As everybody knows, stereotypes about Brazilians do exist: lot of festa, caipirinha, samba & soccer. That’s not so true.  In my town, it’s more about sertaneja (a typical music from Parana state), pinhão (symbol and food of Parana) and cold weather.  I live in the coldest state of Brazil and I am probably the only person in town who is waiting impatiently for some snow on July or August (just in time for my birthday J). Another stereotype of Brazilians according to European people is that Brazilians are the kindness personified. Before my departure I was thinking that this is probably exaggerated, but in fact, they are! I appreciate it a lot, especially comparing this attitude to the gloominess of French people (haha).

The food here is really good, but very different from my habits.
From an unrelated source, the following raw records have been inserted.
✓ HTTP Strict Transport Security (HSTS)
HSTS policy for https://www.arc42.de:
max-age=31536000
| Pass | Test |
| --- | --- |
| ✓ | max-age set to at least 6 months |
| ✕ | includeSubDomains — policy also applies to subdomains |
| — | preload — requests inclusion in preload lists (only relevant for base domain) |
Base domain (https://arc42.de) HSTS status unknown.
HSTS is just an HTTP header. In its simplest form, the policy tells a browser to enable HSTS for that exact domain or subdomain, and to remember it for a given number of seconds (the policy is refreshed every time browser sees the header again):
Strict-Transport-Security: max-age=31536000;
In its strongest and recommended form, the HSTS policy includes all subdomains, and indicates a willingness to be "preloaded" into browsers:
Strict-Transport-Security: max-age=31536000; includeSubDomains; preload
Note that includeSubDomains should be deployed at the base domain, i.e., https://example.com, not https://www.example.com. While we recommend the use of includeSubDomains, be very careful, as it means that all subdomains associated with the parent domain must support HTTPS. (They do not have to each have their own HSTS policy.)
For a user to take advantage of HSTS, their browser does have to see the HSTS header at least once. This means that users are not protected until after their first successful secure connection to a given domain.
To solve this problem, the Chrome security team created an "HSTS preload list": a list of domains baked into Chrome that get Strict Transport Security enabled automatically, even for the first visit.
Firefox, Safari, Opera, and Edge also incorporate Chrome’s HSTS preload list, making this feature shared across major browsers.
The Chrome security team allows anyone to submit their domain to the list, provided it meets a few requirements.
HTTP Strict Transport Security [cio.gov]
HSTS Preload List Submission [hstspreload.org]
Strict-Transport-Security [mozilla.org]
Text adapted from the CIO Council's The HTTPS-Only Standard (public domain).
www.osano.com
At home, I cook for myself. For obvious reasons, I can’t cook Brazilian meals and it’s hard to stay vegetarian here. I have introduced meat in my diet because it would be really hard to physically endure if I didn’t.  I haven’t a hoven to cook some salt pie or salt cake like a did a lot in France, so I must review all my food habits.

So, for Brazilian people, the regular meal is based on rice and black beans with a lot of meat. I discovered the flavour of the yam, cassava, guava, papaya and other delicious pastries but I have to confess that I miss eating cheese and drinking wine.
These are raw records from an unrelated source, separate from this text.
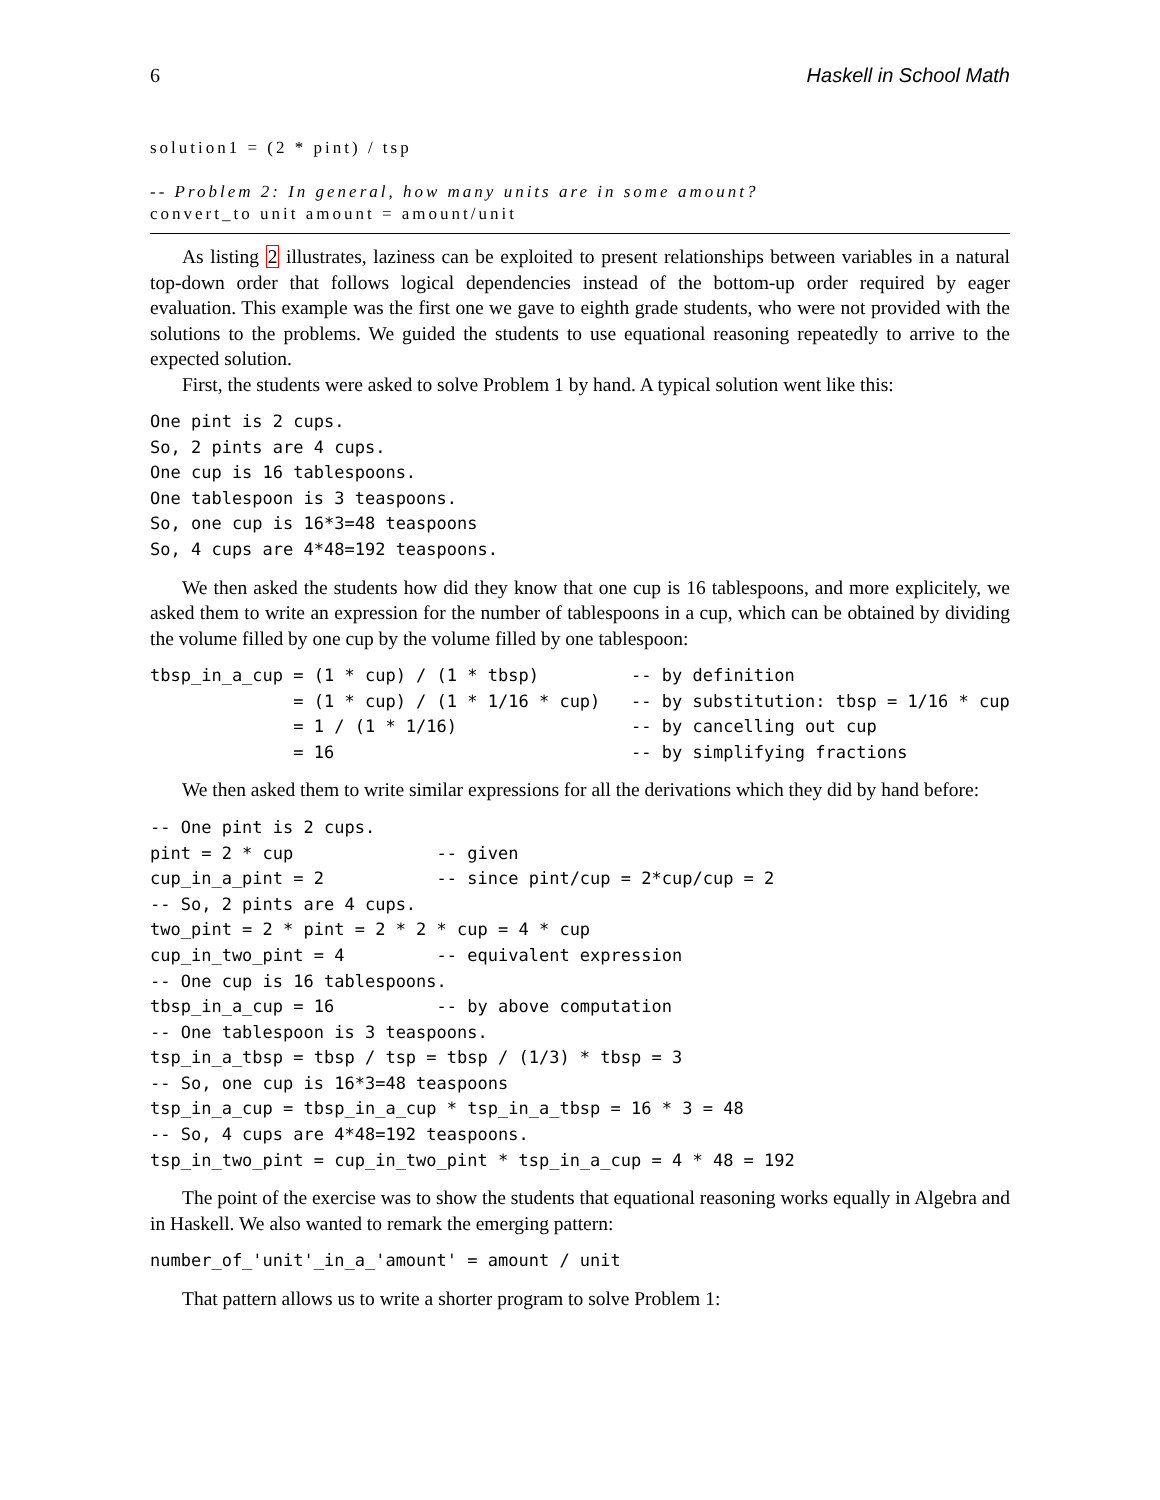6 Haskell in School Math
solution1 = (2 * pint) / tsp
-- Problem 2: In general, how many units are in some amount?
convert_to unit amount = amount/unit
As listing 2 illustrates, laziness can be exploited to present relationships between variables in a natural top-down order that follows logical dependencies instead of the bottom-up order required by eager evaluation. This example was the first one we gave to eighth grade students, who were not provided with the solutions to the problems. We guided the students to use equational reasoning repeatedly to arrive to the expected solution.
First, the students were asked to solve Problem 1 by hand. A typical solution went like this:
One pint is 2 cups.
So, 2 pints are 4 cups.
One cup is 16 tablespoons.
One tablespoon is 3 teaspoons.
So, one cup is 16*3=48 teaspoons
So, 4 cups are 4*48=192 teaspoons.
We then asked the students how did they know that one cup is 16 tablespoons, and more explicitely, we asked them to write an expression for the number of tablespoons in a cup, which can be obtained by dividing the volume filled by one cup by the volume filled by one tablespoon:
tbsp_in_a_cup = (1 * cup) / (1 * tbsp)         -- by definition
              = (1 * cup) / (1 * 1/16 * cup)   -- by substitution: tbsp = 1/16 * cup
              = 1 / (1 * 1/16)                 -- by cancelling out cup
              = 16                             -- by simplifying fractions
We then asked them to write similar expressions for all the derivations which they did by hand before:
-- One pint is 2 cups.
pint = 2 * cup              -- given
cup_in_a_pint = 2           -- since pint/cup = 2*cup/cup = 2
-- So, 2 pints are 4 cups.
two_pint = 2 * pint = 2 * 2 * cup = 4 * cup
cup_in_two_pint = 4         -- equivalent expression
-- One cup is 16 tablespoons.
tbsp_in_a_cup = 16          -- by above computation
-- One tablespoon is 3 teaspoons.
tsp_in_a_tbsp = tbsp / tsp = tbsp / (1/3) * tbsp = 3
-- So, one cup is 16*3=48 teaspoons
tsp_in_a_cup = tbsp_in_a_cup * tsp_in_a_tbsp = 16 * 3 = 48
-- So, 4 cups are 4*48=192 teaspoons.
tsp_in_two_pint = cup_in_two_pint * tsp_in_a_cup = 4 * 48 = 192
The point of the exercise was to show the students that equational reasoning works equally in Algebra and in Haskell. We also wanted to remark the emerging pattern:
number_of_'unit'_in_a_'amount' = amount / unit
That pattern allows us to write a shorter program to solve Problem 1:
In one word, the EVS is wonderful. It’s a way to be shaken, to get out of our comfort zone and even if it’s not always easy, that’s what I was looking for. I am learning things about myself that I could not even imagine, and I am doing things that I didn’t think I could able to do – and I can’t figure out what’s coming next.

While waiting for the future, I wish you the best: I wish you the same kind of experience!